> **How to complete this task**: Pictures are to be left out, and only the lines below starting at the one with "renforcera les" and ending at the one with "ると、場合によって作成費用が数百万円〜1千万円以上に膨れ上がる" are to be reproduced, each exactly, both ends included.

> **Given information**:
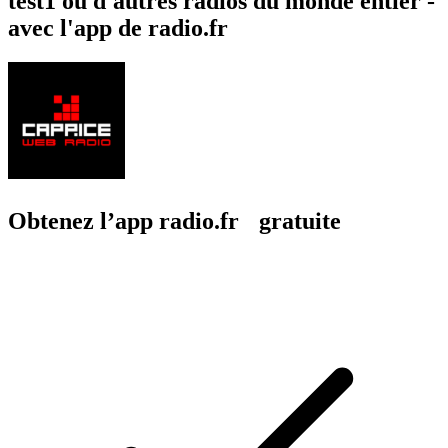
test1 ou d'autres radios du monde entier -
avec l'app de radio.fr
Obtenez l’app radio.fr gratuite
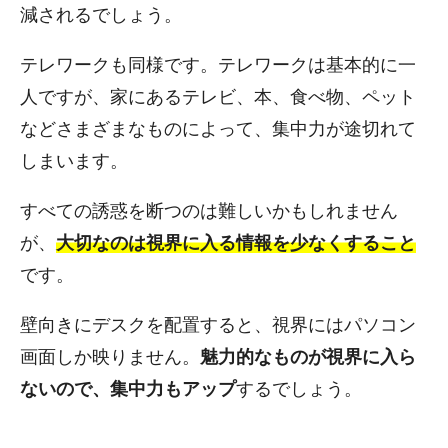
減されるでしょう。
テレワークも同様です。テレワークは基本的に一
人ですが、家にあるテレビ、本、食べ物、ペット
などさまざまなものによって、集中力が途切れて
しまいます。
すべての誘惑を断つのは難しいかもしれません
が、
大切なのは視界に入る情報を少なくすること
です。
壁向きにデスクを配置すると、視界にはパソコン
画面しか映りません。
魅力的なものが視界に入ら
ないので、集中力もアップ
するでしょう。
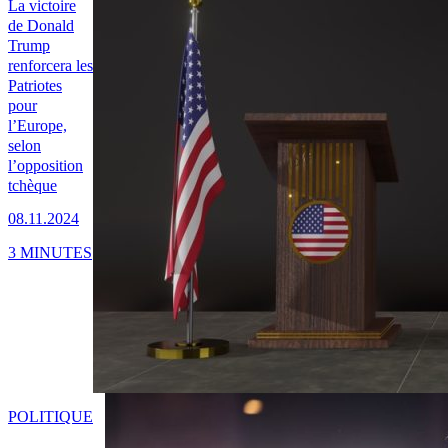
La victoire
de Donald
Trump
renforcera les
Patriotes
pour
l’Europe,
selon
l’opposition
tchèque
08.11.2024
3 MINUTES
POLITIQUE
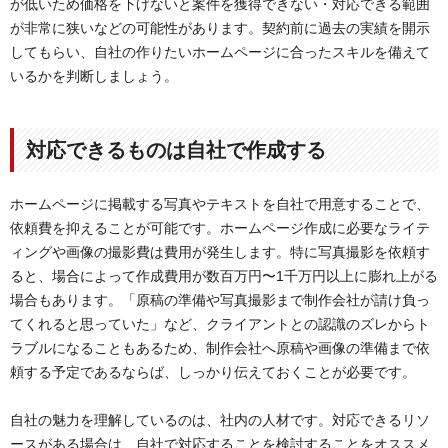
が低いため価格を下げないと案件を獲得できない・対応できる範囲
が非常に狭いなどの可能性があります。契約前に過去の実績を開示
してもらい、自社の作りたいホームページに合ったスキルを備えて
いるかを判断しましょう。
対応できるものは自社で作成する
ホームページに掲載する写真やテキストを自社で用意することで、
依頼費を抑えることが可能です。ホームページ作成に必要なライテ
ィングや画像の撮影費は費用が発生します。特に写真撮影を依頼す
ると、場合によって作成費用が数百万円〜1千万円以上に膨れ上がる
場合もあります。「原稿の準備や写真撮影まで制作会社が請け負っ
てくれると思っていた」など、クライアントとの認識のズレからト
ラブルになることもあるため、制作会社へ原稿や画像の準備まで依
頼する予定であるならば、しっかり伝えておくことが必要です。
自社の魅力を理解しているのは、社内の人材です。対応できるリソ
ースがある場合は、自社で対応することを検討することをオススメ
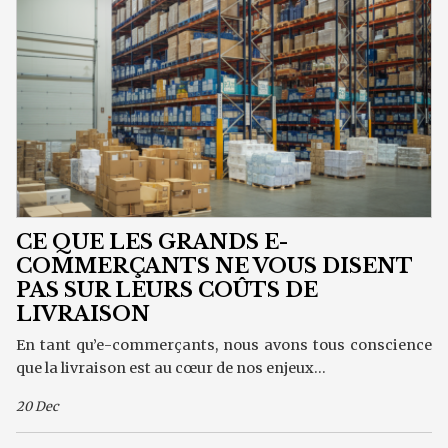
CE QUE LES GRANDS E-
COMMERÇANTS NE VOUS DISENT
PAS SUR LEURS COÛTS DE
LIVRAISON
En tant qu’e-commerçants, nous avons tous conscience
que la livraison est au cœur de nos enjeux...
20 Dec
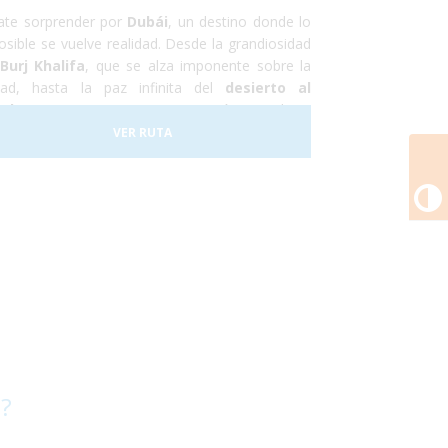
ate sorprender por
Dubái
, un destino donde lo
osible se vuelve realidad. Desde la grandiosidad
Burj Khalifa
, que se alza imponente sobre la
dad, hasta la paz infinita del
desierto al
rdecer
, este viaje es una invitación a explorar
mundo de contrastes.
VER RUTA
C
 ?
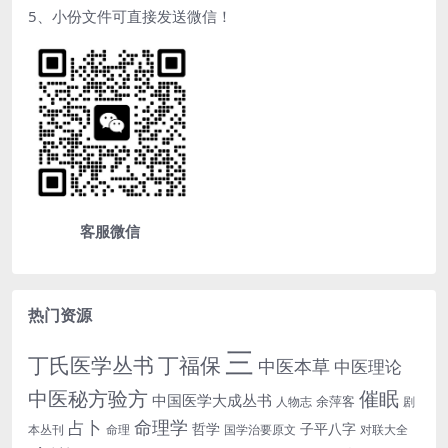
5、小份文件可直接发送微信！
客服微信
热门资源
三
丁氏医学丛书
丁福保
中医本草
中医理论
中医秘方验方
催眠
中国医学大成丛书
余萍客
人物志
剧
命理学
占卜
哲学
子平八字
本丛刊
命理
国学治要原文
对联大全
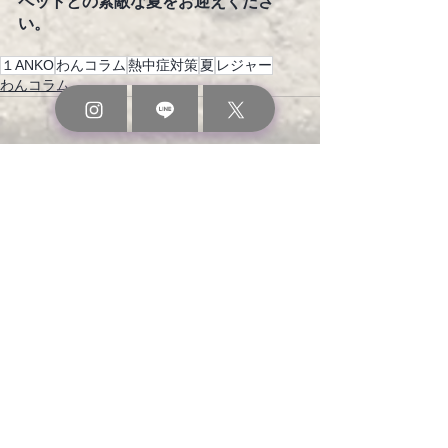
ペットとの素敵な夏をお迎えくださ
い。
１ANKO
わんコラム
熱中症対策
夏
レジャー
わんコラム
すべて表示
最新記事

> **Answer space**:
renforcera les
Patriotes
pour
l’Europe,
selon
l’opposition
tchèque
08.11.2024
3 MINUTES
POLITIQUE
が低いため価格を下げないと案件を獲得できない・対応できる範囲
が非常に狭いなどの可能性があります。契約前に過去の実績を開示
してもらい、自社の作りたいホームページに合ったスキルを備えて
いるかを判断しましょう。
対応できるものは自社で作成する
ホームページに掲載する写真やテキストを自社で用意することで、
依頼費を抑えることが可能です。ホームページ作成に必要なライテ
ィングや画像の撮影費は費用が発生します。特に写真撮影を依頼す
ると、場合によって作成費用が数百万円〜1千万円以上に膨れ上がる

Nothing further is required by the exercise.